As recounted in The Hollywood Reporter, Miller drew first blood on his blog, sounding more like Archie Bunker than a graphic novel mastermind, calling the Occupy people nothing but a pack of louts, thieves, and rapists – an unruly mob, fed by Woodstock-era nostalgia and putrid false righteousness.


”These clowns can do nothing but harm America,” he claimed. “In the name of decency, go home to your parents, you losers. Go back to your mommas basements and play with your Lords of Warcraft. Or better yet, enlist for the real thing.
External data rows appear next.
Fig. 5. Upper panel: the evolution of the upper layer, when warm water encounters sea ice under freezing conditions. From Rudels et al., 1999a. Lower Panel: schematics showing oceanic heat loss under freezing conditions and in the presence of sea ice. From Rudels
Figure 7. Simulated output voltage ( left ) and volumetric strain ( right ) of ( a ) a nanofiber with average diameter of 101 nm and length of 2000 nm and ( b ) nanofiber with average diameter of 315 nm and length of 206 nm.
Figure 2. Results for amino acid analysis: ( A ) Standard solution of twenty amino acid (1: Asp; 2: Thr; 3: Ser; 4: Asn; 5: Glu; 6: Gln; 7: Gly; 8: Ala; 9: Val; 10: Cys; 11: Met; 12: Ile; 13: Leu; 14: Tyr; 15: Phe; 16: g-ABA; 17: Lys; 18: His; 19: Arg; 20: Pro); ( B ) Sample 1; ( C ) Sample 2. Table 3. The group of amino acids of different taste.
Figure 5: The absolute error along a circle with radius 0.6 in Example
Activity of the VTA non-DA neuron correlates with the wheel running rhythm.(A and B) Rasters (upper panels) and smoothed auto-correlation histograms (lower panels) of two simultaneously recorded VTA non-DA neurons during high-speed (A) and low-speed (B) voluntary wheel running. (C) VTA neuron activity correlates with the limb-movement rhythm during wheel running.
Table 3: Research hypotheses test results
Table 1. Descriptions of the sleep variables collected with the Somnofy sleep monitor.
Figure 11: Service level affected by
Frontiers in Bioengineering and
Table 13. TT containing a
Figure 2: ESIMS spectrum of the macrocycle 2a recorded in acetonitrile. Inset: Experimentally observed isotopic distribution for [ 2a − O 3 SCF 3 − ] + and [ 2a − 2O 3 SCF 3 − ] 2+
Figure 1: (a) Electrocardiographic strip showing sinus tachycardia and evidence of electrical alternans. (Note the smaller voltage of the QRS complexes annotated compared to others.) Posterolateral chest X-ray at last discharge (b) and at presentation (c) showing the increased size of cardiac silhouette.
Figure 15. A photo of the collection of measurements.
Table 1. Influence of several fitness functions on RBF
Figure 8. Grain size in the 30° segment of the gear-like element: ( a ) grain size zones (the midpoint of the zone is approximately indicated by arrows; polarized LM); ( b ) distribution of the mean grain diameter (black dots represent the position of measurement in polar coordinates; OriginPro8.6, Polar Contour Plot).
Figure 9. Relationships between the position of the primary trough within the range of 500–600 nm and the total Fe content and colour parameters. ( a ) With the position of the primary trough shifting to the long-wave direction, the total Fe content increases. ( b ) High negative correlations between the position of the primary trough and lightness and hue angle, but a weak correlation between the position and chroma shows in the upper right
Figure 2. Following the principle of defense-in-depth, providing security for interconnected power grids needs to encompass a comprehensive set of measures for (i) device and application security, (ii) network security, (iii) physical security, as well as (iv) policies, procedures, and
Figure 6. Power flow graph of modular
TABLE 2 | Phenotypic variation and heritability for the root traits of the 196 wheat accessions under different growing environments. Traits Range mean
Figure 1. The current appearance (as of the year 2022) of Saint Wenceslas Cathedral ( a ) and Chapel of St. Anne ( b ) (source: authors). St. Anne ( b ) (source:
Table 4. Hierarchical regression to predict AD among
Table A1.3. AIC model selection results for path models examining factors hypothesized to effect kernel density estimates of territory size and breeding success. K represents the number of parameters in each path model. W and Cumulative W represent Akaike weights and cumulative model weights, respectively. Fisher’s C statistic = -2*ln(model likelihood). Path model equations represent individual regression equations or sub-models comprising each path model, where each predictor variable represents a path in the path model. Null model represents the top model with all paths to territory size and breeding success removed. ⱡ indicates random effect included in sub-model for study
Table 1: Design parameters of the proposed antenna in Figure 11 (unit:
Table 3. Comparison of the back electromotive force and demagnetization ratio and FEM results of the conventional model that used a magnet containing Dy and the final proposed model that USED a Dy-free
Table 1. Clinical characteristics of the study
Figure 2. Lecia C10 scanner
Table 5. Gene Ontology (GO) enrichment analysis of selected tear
Maybe our military could whip some of you into shape.”

 

In contrast, Moore joined a group known as Occupy Comics, which features comic writers and artists interested in helping rapidly growing movement.

Moore is writing a piece that will analyze the goals of Occupy alongside those of the comic business, and reportedly compares OWS to superheroes. 

There will also be a series of digital comics from Occupy sometime next year, with limited print editions, as as the Reporter confirms, there are over thirty five major comic creators who have come aboard already.

 

So what does Moore have to say about Miller’s remarks?

“It’s about what I’d expect from him,” Moore retorted. “It’s always seemed to me that the majority of the comics field, if you had to place them politically, you’d have to say center-right… So yes I think it would be fair to say that me and Frank Miller have diametrically opposing views on all sorts of things, but certainly upon the Occupy movement.” 



As a parting shot, Moore also called Miller’s work “unreconstructed misogyny,” “wildly a-historic,” and “homophobic.”